Boxing clever
MORTGAGE SOLUTIONS - 12TH FEBRUARY 2007
Simon Burgess looks at how recent advances in technology could enhance the sale of mortgage payment protection insurance.
Many believe the next six months will be some of the most important in the history of the UK’s mortgage payment protection insurance market. Huge changes are afoot in the design, delivery and regulation of the sector, and this should help revitalise a market that has been its own worst enemy for too long.
Improvements in IT systems have already had a major impact in the mortgage payment protection insurance sector and there are a number of imminent changes which will prove to be very significant indeed, in the main, these revolve around improved access to products and a wider choice for intermediaries who plan to service their clients’ needs quickly, effectively and, most important of all, compliantly.
Changes afoot
Two of the biggest changes on the horizon will be delivered by The Exchange and Webline. The Exchange has established itself as one of the predominant distributors in the IFA market, and in its exweb portal, has created an online trading environment used by almost 25,000 advisers across the UK.
In recent months, it has been exploring an extension to its services, and plans to bring a fully developed offering to marker covering mortgage payment protection insurance and building and contents insurance. At the moment, The Exchange believes there is little in the way of support or real choice for intermediaries in this market and has conducted extensive research into what advisers are looking for and the kind of environment in which larger networks wants to operate. By combining the two, it hopes to create a vastly improved alternative to what is currently available today.
At the moment, some of the so-called aggregators and online protection intermediaries offer little in the way of product choice and control the agency agreement with insurers for themselves. This creates a rigid framework within intermediaries have to operate, and does not match the individual requirements of many firms or their clients.
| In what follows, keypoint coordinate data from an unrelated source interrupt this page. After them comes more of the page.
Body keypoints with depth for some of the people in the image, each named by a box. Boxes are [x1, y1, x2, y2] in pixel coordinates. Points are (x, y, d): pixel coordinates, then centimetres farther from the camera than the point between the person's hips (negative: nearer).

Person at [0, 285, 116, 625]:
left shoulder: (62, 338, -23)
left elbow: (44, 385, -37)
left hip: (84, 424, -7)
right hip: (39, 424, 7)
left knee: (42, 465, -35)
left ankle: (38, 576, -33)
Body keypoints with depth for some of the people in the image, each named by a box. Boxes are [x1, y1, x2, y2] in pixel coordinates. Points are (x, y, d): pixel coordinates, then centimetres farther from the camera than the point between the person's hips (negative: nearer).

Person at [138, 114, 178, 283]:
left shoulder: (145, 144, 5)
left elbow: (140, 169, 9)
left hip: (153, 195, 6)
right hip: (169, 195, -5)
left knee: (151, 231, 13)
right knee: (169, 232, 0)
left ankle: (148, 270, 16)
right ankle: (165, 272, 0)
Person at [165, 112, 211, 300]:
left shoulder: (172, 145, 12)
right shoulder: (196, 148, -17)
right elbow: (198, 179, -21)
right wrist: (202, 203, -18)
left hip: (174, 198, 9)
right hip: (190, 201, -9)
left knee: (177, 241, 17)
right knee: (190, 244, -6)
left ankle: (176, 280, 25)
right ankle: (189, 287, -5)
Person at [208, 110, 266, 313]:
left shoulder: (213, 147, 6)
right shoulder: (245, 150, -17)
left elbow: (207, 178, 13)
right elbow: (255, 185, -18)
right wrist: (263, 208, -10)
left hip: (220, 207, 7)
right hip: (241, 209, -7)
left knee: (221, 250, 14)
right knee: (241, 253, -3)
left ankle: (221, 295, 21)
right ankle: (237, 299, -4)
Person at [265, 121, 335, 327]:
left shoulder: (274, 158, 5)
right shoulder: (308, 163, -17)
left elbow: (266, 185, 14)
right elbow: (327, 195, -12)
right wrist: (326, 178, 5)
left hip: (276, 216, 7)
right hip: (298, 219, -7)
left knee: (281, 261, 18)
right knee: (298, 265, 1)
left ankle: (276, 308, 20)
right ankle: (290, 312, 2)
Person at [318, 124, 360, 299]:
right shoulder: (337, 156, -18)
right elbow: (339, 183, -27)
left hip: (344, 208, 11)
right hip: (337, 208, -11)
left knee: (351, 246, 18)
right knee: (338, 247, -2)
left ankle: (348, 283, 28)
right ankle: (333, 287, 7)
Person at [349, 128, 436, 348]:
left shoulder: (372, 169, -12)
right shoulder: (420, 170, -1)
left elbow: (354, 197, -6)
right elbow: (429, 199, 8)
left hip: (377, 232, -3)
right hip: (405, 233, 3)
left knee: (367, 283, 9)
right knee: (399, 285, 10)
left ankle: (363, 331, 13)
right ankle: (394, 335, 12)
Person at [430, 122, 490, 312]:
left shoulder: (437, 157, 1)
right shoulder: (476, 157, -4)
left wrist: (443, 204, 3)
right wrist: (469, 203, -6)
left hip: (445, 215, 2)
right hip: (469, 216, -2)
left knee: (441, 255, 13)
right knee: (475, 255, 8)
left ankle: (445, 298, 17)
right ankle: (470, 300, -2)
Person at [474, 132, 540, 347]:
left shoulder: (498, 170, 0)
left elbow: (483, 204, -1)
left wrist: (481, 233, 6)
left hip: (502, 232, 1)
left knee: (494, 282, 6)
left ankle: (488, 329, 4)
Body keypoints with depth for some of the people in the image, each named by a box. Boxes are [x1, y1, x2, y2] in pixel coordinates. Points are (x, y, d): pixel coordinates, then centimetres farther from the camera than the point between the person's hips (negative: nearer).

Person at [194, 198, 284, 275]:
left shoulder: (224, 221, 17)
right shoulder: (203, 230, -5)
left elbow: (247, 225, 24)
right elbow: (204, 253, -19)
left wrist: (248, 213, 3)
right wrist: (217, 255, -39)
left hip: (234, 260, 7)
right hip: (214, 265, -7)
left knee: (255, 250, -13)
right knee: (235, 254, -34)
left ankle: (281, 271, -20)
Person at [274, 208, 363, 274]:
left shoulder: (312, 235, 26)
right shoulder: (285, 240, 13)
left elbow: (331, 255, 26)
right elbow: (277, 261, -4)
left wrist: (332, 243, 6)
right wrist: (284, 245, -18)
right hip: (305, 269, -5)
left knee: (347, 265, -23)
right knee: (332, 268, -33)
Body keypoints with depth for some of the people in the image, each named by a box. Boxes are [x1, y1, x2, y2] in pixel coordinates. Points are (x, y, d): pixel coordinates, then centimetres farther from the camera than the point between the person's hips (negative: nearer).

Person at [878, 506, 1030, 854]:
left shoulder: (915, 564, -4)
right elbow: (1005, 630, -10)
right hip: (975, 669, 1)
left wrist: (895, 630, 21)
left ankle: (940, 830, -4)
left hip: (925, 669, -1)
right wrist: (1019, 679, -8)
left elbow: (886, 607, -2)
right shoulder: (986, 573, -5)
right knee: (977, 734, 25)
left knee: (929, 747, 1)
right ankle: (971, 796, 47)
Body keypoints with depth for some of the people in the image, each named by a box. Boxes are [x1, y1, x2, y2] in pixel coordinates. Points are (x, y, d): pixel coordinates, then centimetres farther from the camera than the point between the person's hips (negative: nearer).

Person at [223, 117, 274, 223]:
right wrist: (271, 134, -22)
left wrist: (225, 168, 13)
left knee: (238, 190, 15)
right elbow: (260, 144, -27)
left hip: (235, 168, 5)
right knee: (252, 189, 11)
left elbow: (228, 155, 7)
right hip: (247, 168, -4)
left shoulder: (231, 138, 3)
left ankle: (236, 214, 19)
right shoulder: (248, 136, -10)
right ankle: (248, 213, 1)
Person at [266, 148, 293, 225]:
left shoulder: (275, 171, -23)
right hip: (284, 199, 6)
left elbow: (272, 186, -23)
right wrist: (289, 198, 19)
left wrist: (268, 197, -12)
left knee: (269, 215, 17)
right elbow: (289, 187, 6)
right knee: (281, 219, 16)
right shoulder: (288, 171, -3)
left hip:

Instead, The Exchange wants to offer intermediaries the widest choice possible in the market, but also allow them the freedom to establish and manage their own relationships with insurers. Firm a network’s point of view, this means it will be capable of choosing the providers it wishes to deal with and of negotiating for itself the terms and conditions by which it does so. The Exchange will merely be the conduit through which they conduct that business.
The idea is not only that intermediaries will have access to a much wider choice than is currently available through other online offerings, but also that they will be able to run their own business relationships with providers.
At the moment, full details of The Exchange’s offering have yet to be announced, but as a market, we should be excited by the step forward it will represent and the greater choice it will create.
Alongside this development from The Exchange, Webline is also revamping its offering in the protection arena, aimed at bringing a host of independent providers within easy reach of the intermediary market. It also believes the systems it has in place will make it easier and quicker than ever before to provide cover for clients in this area. Webline currently has around 18,000 users and says developing its offering in mortgage payment protection insurance has all been to improve the ease of use and choice that intermediaries experience when selling mortgage payment protection insurance.
Delivering real-time quotes will ensure rates are current, while the systems it has in place allow application forms to be pre-populated from the information currently held on client files in the intermediary’s own back office system. In turn, any activity carried out on Webline will be recorded and the appropriate client records will then be automatically updated.
Where intermediaries are searching for life quotes, for example, quotes on other products will be generated by re-using the same client information, putting a range of options in front of the adviser and their client. According to Webline, the idea is to begin to use the data that sits on numerous systems across the industry and help them to bring it together with minimum effort and maximum results, providing wide-ranging access to products and information.
There is no doubt that the successful delivery of such platforms will help the intermediary market deliver the best possible option for clients across the mortgage payment protection insurance market.
To date, there has been a reliance on the default products offered by lenders, because the commission involved were good and little effort was required to do so. However, this approach is no longer viable within the current regulatory framework and slowly the stranglehold that high street providers have on the market is being loosened.
The internet has a huge role to play in this, and if the intermediary channel is given the ability to access real choice and best value through single entry points, there is no reason why we should not see a significant change in the way mortgage payment protection insurance is bought and the providers who make up the market.
Improved access
Given that the intermediary channel accounts for almost two-thirds of mortgage sales, it is surprising that it accounts for less than a quarter of all mortgage payment protection insurance sales, and this is something that better access to a wider range of products will improve dramatically.
There is currently a focus on the payment protection insurance market generally, in the way that products are designed and distributed. A growing number of enforcements against some of the larger players in the market and a forthcoming investigation by the Competition Commission will really accelerate the speed of change the sector experiences.
This, in combination with the innovative and tailored services being offered by the likes of The Exchange and Webline, will help to bring mortgage payment protection insurance back on to the agenda for all the right reasons and help intermediaries take confidence in offering the cover to clients.
Given the changing interest rate and inflationary climate, this could not come at a better time for borrowers, who have rarely been under so much pressure in the face of rising property values and ever larger mortgage debts.